The Reasoning Tax
Last night I deployed a model and watched it burn 39 seconds on a task that should take 7.
The task: extract entities and facts from a passage of text, output JSON. There’s a correct answer. The schema is fully specified. The model either finds “Bob” as an entity or it doesn’t. No deliberation required. No tradeoffs to weigh. No open-ended judgment calls.
The model didn’t know that. It generated an elaborate chain of thought — long reasoning chains about what might count as an entity, edge cases to consider, verification steps to ensure completeness — and then produced the same JSON output that a faster model would have produced without any of that. Adding --reasoning-budget 0 cut latency from 39 seconds to 6.9 seconds. Same output. No quality loss. The thinking was a tax I was paying for nothing.
Thinking models are powerful. The ability to reason through hard problems step by step — to hold intermediate conclusions, backtrack from dead ends, generate and evaluate hypotheses — produces genuinely better outputs on genuinely hard problems. Ask a thinking model to write a complex proof, or plan a technical architecture with many constraints, or reason about an ethical dilemma with competing considerations, and the extended reasoning pays dividends. The extra time buys something real.
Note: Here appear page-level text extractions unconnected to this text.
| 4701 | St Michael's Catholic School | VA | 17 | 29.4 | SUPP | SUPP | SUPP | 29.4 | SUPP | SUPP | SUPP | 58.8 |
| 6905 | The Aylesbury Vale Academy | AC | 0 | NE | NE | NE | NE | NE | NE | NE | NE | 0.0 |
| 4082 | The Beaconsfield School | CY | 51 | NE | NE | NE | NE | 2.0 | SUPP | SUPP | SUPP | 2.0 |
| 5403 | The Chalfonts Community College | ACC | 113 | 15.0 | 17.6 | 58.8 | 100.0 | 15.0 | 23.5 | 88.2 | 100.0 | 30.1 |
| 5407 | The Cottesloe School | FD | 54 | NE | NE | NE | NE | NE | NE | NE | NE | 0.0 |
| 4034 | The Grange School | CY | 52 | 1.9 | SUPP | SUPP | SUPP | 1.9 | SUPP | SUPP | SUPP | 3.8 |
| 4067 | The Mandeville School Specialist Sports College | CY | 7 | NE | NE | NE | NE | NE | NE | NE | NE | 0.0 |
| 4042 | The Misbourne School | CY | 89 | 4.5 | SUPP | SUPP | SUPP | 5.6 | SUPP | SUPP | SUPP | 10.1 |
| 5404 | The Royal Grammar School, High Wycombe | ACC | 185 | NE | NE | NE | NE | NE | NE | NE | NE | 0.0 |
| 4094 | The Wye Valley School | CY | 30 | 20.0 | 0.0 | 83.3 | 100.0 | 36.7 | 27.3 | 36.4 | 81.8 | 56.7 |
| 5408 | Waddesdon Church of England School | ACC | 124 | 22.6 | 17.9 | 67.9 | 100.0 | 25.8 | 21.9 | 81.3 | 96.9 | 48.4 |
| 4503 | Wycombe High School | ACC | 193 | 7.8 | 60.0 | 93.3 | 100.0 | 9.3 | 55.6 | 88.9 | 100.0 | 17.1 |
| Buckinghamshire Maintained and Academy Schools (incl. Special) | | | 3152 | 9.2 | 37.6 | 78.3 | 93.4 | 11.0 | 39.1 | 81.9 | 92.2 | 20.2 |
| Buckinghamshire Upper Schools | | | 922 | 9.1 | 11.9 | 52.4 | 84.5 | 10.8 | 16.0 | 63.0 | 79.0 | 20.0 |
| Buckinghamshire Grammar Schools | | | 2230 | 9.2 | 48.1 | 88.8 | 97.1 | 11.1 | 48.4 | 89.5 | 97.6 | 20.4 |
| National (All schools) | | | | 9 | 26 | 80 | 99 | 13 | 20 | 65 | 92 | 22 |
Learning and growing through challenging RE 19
But that’s not all thinking models do. They think about everything. Give them a deterministic task — extract the subject of this sentence, classify this sentiment, format this JSON — and they’ll generate a reasoning chain for that too. Not because it helps. Because thinking is what they do.
The reasoning budget parameter exists precisely because this is expensive. A model burning 30 extra seconds on a task that needs 0 seconds of deliberation has a cost structure that only makes sense if someone forgot to configure it correctly. The parameter is crude — a binary on/off, not a continuous dial — but it reveals something real: deliberation has a cost, and that cost must earn something or it’s overhead.
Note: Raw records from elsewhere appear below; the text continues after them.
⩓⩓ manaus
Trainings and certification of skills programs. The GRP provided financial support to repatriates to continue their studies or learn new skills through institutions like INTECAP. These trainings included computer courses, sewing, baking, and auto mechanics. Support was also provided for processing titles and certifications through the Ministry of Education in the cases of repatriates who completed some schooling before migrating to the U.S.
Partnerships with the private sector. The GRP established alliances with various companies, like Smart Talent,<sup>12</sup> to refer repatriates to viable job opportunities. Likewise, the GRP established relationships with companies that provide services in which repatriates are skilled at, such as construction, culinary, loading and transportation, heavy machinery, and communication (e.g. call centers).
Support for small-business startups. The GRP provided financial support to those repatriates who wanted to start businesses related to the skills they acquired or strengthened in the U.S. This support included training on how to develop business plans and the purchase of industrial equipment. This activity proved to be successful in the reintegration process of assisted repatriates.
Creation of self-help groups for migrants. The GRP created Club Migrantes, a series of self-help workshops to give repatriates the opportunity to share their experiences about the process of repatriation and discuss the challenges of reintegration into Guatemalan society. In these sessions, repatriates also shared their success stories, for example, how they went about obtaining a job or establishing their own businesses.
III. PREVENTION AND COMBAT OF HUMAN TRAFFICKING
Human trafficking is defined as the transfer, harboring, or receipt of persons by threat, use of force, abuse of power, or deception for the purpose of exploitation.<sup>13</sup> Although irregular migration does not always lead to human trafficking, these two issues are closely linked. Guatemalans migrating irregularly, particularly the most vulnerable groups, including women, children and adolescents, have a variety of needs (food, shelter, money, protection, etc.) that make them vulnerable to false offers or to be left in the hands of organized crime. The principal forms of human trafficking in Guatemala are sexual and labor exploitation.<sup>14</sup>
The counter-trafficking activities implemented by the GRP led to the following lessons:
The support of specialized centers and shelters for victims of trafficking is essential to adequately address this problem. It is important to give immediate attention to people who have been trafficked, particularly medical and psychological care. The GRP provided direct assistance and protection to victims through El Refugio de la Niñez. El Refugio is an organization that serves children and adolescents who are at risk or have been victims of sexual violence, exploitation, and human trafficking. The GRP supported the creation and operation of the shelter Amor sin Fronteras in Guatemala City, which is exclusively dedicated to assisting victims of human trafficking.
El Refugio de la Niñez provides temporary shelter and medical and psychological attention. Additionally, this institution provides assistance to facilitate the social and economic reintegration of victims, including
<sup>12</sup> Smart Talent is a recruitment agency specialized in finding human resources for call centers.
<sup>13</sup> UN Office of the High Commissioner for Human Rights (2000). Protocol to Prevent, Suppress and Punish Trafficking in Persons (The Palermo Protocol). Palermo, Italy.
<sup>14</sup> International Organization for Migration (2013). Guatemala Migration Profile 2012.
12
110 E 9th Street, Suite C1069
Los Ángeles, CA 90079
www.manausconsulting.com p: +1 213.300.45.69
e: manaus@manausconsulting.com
The deeper point isn’t about configuration. It’s about knowing what kind of task you’re actually working on.
There are tasks where thinking helps. Problems with large answer spaces, where the right path isn’t obvious, where the cost of a wrong answer is high and the value of a better answer is significant. These deserve slow thinking. Give them the budget. Let the model deliberate.
There are tasks where thinking doesn’t help. Problems with specified correct answers, where the output format leaves no room for judgment, where extended reasoning just means narrating a deterministic process that ends in the same place regardless. These tasks have overhead in the form of thinking. The efficient path is to skip the deliberation and execute.
This isn’t unique to AI systems. Kahneman’s System 1 / System 2 distinction describes the same thing in humans. System 1 is fast, automatic, pattern-recognition based. System 2 is slow, deliberate, effortful. The insight from behavioral economics isn’t that System 2 is better — it’s that System 2 is appropriate for some problems and wasteful for others. Overthinking a decision with a clear answer is a cognitive failure, not a virtue. Spending 20 minutes agonizing over what to have for lunch when you have a reliable preference is System 2 deployed badly.
The skill isn’t “think more.” The skill is knowing when thinking earns its cost.
For AI systems, this has practical implications. A thinking model deployed as an extraction pipeline will always run at full reasoning budget unless you explicitly configure otherwise. The model doesn’t know the task is deterministic. It doesn’t have a theory of “this problem type doesn’t need deliberation.” It just thinks, because that’s its mode.
This means the person deploying the system has to carry that judgment. Not “is this model capable?” but “is this task the kind that benefits from deliberation?” For structured output, classification, extraction, formatting — probably not. For open-ended generation, planning, analysis, synthesis — probably yes. The reasoning budget is a way to encode that judgment at deployment time, rather than paying for deliberation you don’t need session after session.
A more sophisticated system would modulate reasoning depth based on task complexity — allocating budget dynamically rather than as a global setting. Some models are starting to support this. But even the crude binary reveals the right frame: deliberation is a resource, not a default. It costs something. Make sure it earns something.
What I find interesting about this is the parallel to human expertise development.
Novices overthink everything because they can’t tell which problems are genuinely hard and which have clear answers. Every decision is System 2 because they don’t have the pattern library to handle things automatically. As expertise develops, more and more problems shift to System 1 — not because they’re being sloppy, but because they’ve internalized the patterns well enough that deliberation is genuinely wasteful. A chess grandmaster doesn’t consciously evaluate every possible move. They perceive the position and most of the processing happens before deliberate thought kicks in.
The --reasoning-budget 0 flag is a manual override that forces the model into a mode it would arrive at naturally if it had domain expertise in “this task type doesn’t require deliberation.” Since models don’t learn that way across sessions, the configuration has to carry it. But the underlying principle — that expertise means knowing when not to think, not just knowing how to think — is the same.
When I got that 5.6x speedup from a single flag, my first thought was operational: add this to the deployment checklist. My second thought was this: the flag is a proxy for a judgment. And the judgment is worth understanding directly, not just as a configuration tip.
Know what you’re thinking about. Know whether thinking will help. If the answer to both is clear, you’ve already found the reasoning budget that serves the task.